Purpose : That a preconditioning stress can induce a transient (lasting hours to days), endogenous neuroprotective state against ischemia was shown experimentally decades ago. We and others recently documented that repetitive presentations of stress stimuli induce longer-lasting (weeks to months) changes in phenotype, an epigenetic response which proved efficacious for inducing innate resilience to the more protracted cell loss that characterizes retinal neurodegenerative diseases (glaucoma, diabetes). Given recent transgenerational epigenetics studies wherein disease phenotypes are inherited secondary to adverse stress experienced by one or both parents, the present study was undertaken to determine if stress-induced, beneficial phenotypes could be extended even further - to the next generation.

Methods : Adult, male and female Swiss-Webster ND4 mice (F0), housed separately, were briefly exposed to systemic hypoxia 3x/wk for 16 wks; age- and sex-matched controls were not exposed. A week later, F0xF0 mating pairs were established between hypoxia-treated and/or control mice to create four experimental F1 groups. When F1 progeny reached 15-20 wks of age, scotopic electroretinograms (ERGs) were performed at baseline, and again 7 days after 30-min of unilateral retinal ischemia.

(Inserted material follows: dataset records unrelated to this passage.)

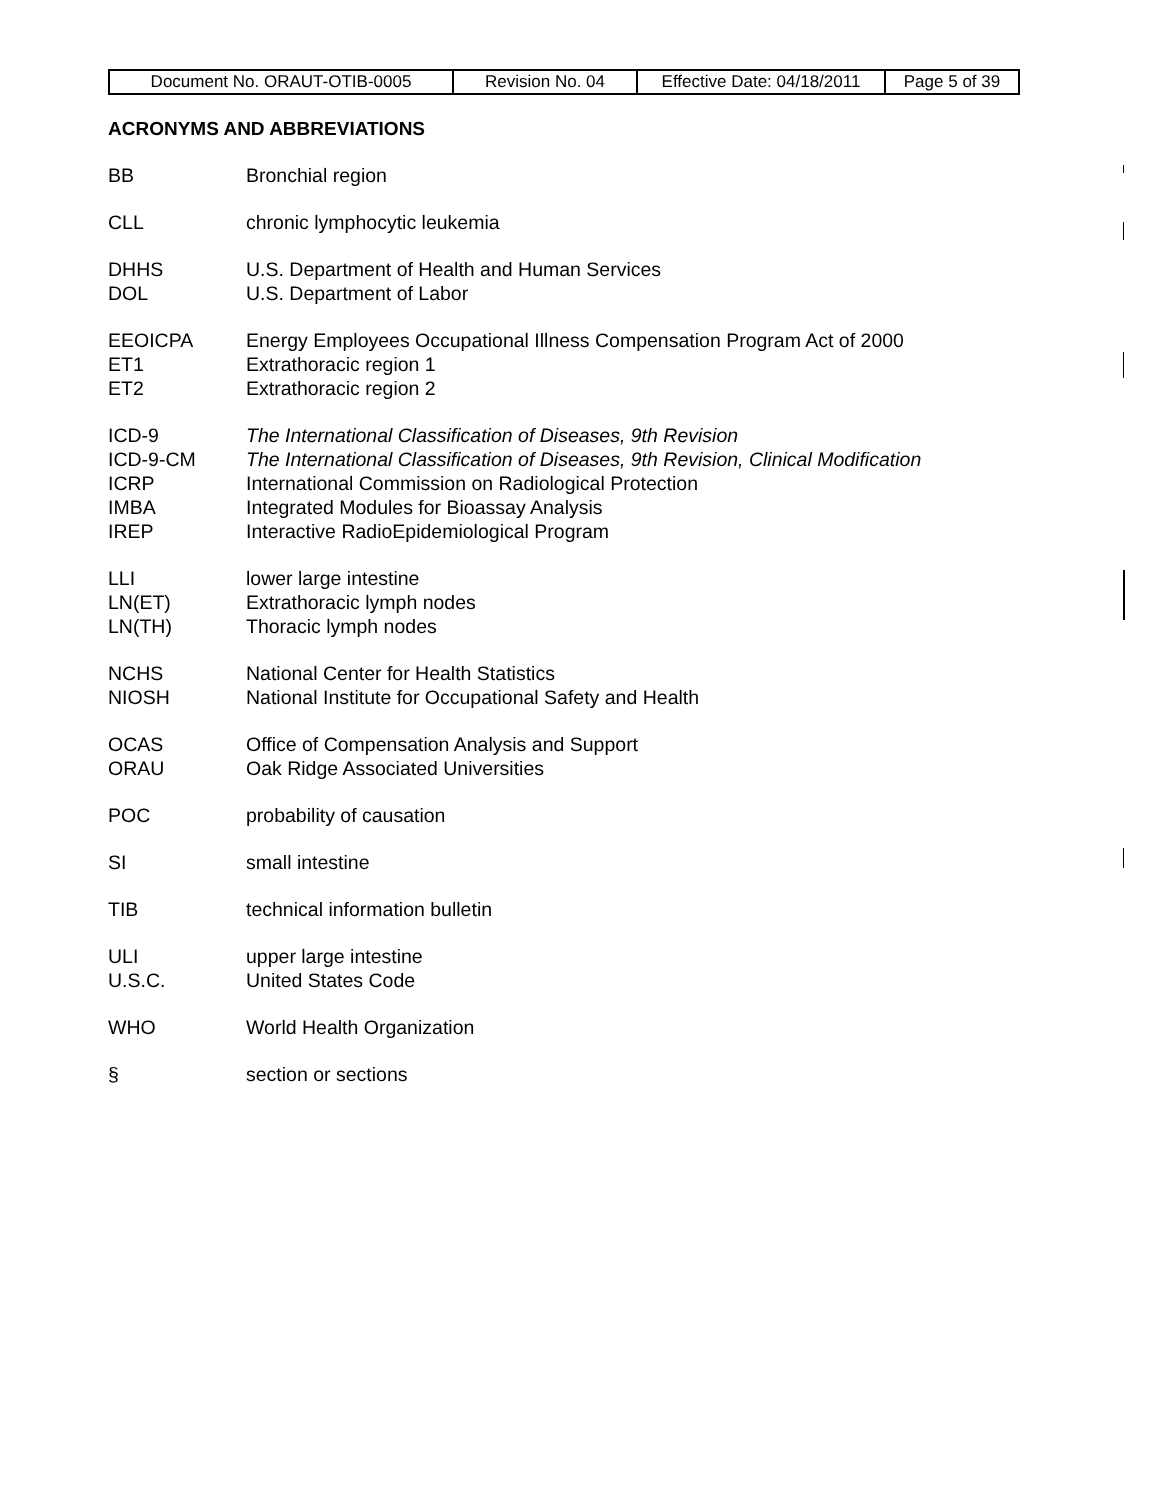| Document No. ORAUT-OTIB-0005 | Revision No. 04 | Effective Date: 04/18/2011 | Page 5 of 39 |
ACRONYMS AND ABBREVIATIONS
BB Bronchial region
CLL chronic lymphocytic leukemia
DHHS U.S. Department of Health and Human Services
DOL U.S. Department of Labor
EEOICPA Energy Employees Occupational Illness Compensation Program Act of 2000
ET1 Extrathoracic region 1
ET2 Extrathoracic region 2
ICD-9 The International Classification of Diseases, 9th Revision
ICD-9-CM The International Classification of Diseases, 9th Revision, Clinical Modification
ICRP International Commission on Radiological Protection
IMBA Integrated Modules for Bioassay Analysis
IREP Interactive RadioEpidemiological Program
LLI lower large intestine
LN(ET) Extrathoracic lymph nodes
LN(TH) Thoracic lymph nodes
NCHS National Center for Health Statistics
NIOSH National Institute for Occupational Safety and Health
OCAS Office of Compensation Analysis and Support
ORAU Oak Ridge Associated Universities
POC probability of causation
SI small intestine
TIB technical information bulletin
ULI upper large intestine
U.S.C. United States Code
WHO World Health Organization
§ section or sections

Results : As predicted, F1 mice derived from two normoxic F0 controls exhibited reductions in a-wave and b-wave ERG amplitudes of 38-42% (p<0.05) relative to their nonischemic eye. However, F1 mice derived from matings between hypoxic F0 fathers and nonhypoxic F0 mothers, or hypoxic F0 mothers and normoxic F0 fathers, exhibited significantly smaller reductions in waveform amplitudes of 27-32% and 20-27%, respectively, indicative of moderate neuroprotection. F1 mice derived from matings with both F0 parents hypoxic exhibited near normal ERGs (1-11% waveform amplitude reductions; p<0.0002 vs. nonhypoxic controls), reflecting virtually complete resilience to ischemic injury.

Conclusions : These studies document for the first time, using functional outcome measures, the epigenetic inheritance by first-generation offspring of a beneficial, retinal ischemia-protective phenotype induced only in the parental generation. The epigenetic and epidemiological implications of these Lamarckian findings for understanding, treating, and inheriting retinal health and disease are profound.

This is an abstract that was submitted for the 2018 ARVO Annual Meeting, held in Honolulu, Hawaii, April 29 - May 3, 2018.